[Supplied entries Boundary: Start]

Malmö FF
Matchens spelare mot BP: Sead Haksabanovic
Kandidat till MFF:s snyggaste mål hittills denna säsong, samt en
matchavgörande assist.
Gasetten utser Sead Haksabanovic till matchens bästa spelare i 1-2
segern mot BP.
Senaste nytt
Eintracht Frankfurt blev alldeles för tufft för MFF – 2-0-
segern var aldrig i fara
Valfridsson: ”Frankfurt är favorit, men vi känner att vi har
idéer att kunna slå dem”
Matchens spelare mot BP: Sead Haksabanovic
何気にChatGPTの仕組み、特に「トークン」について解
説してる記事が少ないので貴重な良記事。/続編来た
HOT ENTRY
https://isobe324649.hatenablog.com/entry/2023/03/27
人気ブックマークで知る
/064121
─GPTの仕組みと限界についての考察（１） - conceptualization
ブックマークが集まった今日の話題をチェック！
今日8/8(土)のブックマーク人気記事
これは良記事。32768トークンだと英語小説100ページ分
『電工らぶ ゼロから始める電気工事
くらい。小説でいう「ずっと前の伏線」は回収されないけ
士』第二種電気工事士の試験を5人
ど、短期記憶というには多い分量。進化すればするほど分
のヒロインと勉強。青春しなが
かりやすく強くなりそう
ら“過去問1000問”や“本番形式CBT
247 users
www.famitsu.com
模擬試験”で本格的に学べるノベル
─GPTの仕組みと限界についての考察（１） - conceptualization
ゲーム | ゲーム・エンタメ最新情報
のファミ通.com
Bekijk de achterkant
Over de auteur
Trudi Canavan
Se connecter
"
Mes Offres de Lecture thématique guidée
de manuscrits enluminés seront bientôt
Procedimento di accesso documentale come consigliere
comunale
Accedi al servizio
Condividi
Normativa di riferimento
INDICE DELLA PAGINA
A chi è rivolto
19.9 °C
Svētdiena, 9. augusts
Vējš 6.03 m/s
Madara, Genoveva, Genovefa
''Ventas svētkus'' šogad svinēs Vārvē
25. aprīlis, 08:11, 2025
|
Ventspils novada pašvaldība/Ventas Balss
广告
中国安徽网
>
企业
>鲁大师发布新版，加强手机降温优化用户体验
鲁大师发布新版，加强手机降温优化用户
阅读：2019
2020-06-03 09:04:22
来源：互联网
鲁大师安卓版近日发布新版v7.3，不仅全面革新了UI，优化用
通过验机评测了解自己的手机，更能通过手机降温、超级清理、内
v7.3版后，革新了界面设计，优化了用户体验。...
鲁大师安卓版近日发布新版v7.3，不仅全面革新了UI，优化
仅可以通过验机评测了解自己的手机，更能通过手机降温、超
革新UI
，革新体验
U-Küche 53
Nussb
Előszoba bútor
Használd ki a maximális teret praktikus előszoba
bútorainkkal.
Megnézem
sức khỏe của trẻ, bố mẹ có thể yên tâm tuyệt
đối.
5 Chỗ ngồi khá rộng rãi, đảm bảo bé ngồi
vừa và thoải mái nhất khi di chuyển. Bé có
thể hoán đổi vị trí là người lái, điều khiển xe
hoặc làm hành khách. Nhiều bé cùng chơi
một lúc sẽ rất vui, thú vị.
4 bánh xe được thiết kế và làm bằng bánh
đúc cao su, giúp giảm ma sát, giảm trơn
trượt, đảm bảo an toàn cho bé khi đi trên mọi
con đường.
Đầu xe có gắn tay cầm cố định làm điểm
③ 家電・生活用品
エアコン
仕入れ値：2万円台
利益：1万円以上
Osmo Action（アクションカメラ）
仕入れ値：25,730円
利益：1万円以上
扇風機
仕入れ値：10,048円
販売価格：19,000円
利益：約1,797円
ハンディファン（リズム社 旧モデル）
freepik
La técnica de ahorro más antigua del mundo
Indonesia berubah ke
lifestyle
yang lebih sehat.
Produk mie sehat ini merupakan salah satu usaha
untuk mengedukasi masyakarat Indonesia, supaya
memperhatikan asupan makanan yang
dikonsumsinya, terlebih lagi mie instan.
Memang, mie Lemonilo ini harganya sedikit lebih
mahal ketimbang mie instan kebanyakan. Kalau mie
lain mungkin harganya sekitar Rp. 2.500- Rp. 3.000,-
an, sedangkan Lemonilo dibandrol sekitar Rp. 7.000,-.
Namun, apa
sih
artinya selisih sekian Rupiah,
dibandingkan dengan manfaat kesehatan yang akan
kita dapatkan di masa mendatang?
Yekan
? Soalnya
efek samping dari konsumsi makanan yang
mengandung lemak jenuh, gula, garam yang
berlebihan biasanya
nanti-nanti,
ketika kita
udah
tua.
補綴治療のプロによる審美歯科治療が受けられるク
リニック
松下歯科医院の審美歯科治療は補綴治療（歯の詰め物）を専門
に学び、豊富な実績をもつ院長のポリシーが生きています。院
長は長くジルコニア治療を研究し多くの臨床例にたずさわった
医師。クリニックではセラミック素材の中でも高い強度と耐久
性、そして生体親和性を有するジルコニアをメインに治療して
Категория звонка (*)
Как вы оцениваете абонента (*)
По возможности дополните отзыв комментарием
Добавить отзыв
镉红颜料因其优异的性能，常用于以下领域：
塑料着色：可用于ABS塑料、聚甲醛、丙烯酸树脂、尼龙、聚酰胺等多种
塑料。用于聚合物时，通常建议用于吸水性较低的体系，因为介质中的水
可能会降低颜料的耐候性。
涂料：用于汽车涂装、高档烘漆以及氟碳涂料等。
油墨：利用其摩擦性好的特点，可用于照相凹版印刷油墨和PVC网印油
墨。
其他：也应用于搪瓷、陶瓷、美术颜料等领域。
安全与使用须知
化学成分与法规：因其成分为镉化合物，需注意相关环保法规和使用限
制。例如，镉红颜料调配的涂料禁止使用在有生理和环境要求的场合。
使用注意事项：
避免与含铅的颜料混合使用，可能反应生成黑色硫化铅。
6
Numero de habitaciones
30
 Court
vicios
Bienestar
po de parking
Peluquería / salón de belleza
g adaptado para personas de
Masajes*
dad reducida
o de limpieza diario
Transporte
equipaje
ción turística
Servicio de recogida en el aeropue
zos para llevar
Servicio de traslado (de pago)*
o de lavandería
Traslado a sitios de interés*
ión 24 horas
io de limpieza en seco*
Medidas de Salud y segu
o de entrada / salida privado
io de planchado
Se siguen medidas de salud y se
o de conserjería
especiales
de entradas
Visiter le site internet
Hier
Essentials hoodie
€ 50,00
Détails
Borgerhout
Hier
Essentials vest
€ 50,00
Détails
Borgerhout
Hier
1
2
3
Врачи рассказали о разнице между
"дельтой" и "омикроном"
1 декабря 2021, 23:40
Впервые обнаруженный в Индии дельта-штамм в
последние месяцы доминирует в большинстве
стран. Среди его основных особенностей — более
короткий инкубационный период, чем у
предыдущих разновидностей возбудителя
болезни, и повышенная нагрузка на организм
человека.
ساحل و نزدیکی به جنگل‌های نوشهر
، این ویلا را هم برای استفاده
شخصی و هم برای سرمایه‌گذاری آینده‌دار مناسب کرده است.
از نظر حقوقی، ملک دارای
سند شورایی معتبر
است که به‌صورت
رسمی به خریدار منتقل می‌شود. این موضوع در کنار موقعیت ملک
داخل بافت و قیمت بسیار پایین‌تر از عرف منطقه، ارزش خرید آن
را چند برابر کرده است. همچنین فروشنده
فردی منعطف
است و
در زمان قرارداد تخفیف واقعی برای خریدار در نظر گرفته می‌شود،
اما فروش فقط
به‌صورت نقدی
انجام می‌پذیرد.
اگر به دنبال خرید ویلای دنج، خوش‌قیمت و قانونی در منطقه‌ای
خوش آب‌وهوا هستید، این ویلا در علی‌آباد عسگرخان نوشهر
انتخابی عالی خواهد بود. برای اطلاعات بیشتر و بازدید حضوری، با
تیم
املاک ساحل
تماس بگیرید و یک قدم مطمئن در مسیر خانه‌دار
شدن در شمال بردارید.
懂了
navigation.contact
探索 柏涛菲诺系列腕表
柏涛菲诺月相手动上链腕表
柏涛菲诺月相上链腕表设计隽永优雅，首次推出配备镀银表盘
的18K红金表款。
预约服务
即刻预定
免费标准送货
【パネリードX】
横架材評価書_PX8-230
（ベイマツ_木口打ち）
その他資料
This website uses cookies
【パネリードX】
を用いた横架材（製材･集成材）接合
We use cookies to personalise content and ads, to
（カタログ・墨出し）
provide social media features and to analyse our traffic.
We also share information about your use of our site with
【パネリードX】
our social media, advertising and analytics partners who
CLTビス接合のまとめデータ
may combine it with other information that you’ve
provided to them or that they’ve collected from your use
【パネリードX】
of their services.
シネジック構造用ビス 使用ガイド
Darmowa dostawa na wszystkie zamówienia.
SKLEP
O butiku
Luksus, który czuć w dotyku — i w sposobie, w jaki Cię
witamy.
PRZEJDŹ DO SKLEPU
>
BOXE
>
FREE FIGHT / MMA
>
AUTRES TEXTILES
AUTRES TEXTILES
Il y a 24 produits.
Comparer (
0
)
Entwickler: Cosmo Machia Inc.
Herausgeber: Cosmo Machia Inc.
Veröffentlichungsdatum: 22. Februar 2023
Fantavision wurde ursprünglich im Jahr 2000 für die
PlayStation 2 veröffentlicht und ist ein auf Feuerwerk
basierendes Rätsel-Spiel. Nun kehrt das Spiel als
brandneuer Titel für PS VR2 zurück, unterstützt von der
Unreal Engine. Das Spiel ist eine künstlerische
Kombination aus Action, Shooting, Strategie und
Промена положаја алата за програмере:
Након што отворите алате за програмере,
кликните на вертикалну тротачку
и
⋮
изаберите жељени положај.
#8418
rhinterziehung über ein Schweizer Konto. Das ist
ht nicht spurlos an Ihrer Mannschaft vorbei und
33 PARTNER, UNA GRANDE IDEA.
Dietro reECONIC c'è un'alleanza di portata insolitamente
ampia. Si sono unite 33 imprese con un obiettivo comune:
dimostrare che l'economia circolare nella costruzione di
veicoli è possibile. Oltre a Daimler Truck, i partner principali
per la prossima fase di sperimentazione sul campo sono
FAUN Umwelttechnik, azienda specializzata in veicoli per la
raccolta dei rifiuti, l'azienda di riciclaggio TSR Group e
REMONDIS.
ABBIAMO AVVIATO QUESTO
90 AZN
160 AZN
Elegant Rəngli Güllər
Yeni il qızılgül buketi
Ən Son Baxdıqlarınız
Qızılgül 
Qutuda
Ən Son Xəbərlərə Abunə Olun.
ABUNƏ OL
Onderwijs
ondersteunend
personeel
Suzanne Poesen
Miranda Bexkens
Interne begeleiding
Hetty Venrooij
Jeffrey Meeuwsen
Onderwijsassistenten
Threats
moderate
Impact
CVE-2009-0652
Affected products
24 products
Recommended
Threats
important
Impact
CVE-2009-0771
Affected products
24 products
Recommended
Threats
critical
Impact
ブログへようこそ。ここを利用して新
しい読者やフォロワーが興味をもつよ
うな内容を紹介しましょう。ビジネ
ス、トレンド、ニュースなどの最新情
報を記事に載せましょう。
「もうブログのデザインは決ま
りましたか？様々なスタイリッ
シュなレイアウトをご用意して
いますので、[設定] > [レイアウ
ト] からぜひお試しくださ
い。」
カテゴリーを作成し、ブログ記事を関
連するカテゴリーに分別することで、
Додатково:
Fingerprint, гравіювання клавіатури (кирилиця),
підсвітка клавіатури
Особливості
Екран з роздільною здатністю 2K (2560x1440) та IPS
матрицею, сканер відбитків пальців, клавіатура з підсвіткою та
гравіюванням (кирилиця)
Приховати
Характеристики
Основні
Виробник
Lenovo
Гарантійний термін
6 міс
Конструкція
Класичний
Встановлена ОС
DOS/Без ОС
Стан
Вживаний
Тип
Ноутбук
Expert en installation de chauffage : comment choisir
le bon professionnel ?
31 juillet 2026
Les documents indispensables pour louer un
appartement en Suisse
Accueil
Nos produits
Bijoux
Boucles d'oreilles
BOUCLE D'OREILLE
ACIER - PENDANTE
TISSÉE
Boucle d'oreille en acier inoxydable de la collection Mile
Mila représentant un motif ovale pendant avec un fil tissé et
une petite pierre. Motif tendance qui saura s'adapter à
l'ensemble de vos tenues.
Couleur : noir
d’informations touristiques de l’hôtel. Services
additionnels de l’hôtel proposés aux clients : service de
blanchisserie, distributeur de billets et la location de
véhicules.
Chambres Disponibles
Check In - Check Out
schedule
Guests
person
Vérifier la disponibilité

[Supplied entries Boundary: End]

Pull out every line of the records that contains the string "Machia", matching its capitalization exactly.

Task output
Entwickler: Cosmo Machia Inc.
Herausgeber: Cosmo Machia Inc.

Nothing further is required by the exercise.